Exhibit 165 appears to contain identical language, except that it does not specify a date by which Barnes is instructed to return to work:
In accordance with paragraph (64d) of the GM-UAW National Agreement, you are hereby instructed to report for work. Failure to report to work in accordance with this notice within five (5) working days after delivery or attempted delivery of this notice, whichever is first, may result in the loss of your seniority.
Exhibit 174 is a collection of sixteen letters from GM Labor Relations representatives to GM employees, containing the same Paragraph 64(d) language as Exhibit 165. The names of the recipients are redacted from Exhibit 174, and the dates of the letters vary. One letter is dated January 9, 2003, two of the letters are undated, and the remaining letters are dated between November 19, 2019, and August 12, 2020.
Barnes intends to offer the above exhibits to show that GM had a well-established practice of sending identical Paragraph 64(d) notices to its employees, including Barnes, but that GM deviated from that practice in terminating Barnes in September 2019. Exhibit 166, to which GM does not object, is a September 26, 2019 letter from GM Human Resources Representative Joyce Combs to Barnes, advising Barnes that his seniority has been broken pursuant Paragraph 64(d). The language in Exhibit 166 varies from the above language. Exhibit 166 states only:
You are hereby notified that your seniority has been broken effective September 13, 2019 pursuant to the provisions of Paragraph 64(d) of the GM-UAW National Agreement.
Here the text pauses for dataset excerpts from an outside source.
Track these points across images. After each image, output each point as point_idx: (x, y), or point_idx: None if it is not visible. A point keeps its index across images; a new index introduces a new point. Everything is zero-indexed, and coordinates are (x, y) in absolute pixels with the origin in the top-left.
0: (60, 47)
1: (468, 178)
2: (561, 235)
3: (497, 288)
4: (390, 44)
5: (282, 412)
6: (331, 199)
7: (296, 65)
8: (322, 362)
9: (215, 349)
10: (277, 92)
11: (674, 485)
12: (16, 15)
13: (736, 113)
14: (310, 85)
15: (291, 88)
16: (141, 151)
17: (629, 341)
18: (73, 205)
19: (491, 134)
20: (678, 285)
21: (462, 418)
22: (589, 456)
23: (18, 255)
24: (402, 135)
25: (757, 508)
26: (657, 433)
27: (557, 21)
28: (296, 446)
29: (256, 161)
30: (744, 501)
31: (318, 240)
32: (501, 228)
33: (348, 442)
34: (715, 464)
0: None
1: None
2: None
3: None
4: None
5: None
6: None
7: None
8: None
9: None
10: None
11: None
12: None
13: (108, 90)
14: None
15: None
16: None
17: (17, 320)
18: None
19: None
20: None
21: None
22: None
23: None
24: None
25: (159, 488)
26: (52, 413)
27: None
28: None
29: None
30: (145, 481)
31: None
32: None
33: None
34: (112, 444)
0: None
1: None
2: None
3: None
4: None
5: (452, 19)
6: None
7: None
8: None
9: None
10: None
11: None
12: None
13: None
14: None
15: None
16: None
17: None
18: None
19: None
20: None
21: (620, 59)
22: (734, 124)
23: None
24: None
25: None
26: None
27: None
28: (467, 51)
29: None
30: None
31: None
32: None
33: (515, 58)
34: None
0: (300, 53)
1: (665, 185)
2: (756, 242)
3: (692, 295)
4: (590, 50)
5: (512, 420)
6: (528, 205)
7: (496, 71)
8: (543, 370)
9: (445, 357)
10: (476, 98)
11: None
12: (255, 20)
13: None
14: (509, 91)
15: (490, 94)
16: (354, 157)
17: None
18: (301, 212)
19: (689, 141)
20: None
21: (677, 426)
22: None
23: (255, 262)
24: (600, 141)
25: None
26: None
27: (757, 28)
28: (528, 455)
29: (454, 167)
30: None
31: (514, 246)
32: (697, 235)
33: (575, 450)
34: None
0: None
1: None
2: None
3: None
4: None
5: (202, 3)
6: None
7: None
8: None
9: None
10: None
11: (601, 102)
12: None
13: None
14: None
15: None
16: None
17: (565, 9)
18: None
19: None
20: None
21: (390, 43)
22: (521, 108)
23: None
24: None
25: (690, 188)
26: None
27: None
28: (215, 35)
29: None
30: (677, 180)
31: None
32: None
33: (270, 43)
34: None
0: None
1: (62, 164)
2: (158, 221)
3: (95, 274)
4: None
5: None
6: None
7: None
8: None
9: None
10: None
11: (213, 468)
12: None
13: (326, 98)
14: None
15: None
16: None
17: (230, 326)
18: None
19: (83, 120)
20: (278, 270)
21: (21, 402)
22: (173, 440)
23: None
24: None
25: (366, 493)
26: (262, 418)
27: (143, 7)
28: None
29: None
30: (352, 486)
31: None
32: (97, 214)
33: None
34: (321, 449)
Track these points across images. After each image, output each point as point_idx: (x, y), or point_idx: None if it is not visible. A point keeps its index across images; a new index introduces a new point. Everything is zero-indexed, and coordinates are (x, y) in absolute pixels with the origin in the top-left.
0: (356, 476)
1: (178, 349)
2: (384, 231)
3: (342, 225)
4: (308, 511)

Barnes is correct that "[s]ignficant, unexplained, or systematic deviations from established policies or practices can no doubt be relative and probative circumstantial evidence of discriminatory intent." Hanners v. Trent, 674 F.3d 683, 694 (7th Cir. 2012). For that reason, the exhibits pertaining to GM's Paragraph 64(d) notices are relevant to Barnes' disability discrimination claim and are not, as GM contends, irrelevant because they relate solely to Barnes' pending union grievances.
However, the Court concludes that some of these exhibits should be excluded. Exhibit 161, the letter from Mr. Crane containing "sample" letters, is undated, so the Court cannot determine whether it is relevant to the established procedure identified by Barnes. Pages 3 and 4 of Exhibit 174 (marked PLTF0408 and 0409) are likewise undated. And Exhibit 162, the 1988 letter to Barnes, relates to Paragraph 64(c) of the National Agreement, not Paragraph 64(d).
GM's objections are sustained as to Exhibit 161, Exhibit 162, and pages 3-4 of Exhibit 174. GM's objections are overruled as to Exhibits 159-60, 163-65, and the remaining pages of 174. If GM believes these exhibits are inadmissible for another purpose, then GM may raise those arguments at trial, outside the presence of the jury.
3. Exhibit 175
Exhibit 175 are copies of the union grievances Barnes filed protesting his job reassignment and termination (Filing No. 74; Filing No. 98 at 10). Barnes contends his grievances are relevant for two reasons. First, Barnes argues the grievances support his claim that his job reassignment violated his seniority rights and was not a reasonable accommodation (Filing No. 98 at 10). However, the mere fact that Barnes filed union grievances does not support the merits of his disability discrimination claim. Second, Barnes argues that the grievances "provided an avenue" for Barnes to return to his original job assignment, "and the jury could conclude that Defendant discriminatorily terminated Plaintiff in order to assure that he would not return" to his original assignment. Id. Barnes' sworn testimony can confirm that he filed grievances and that those grievances could have resulted in him returning to his original job assignment. The grievances themselves only confirm that Barnes filed the grievances and therefore have little probative value.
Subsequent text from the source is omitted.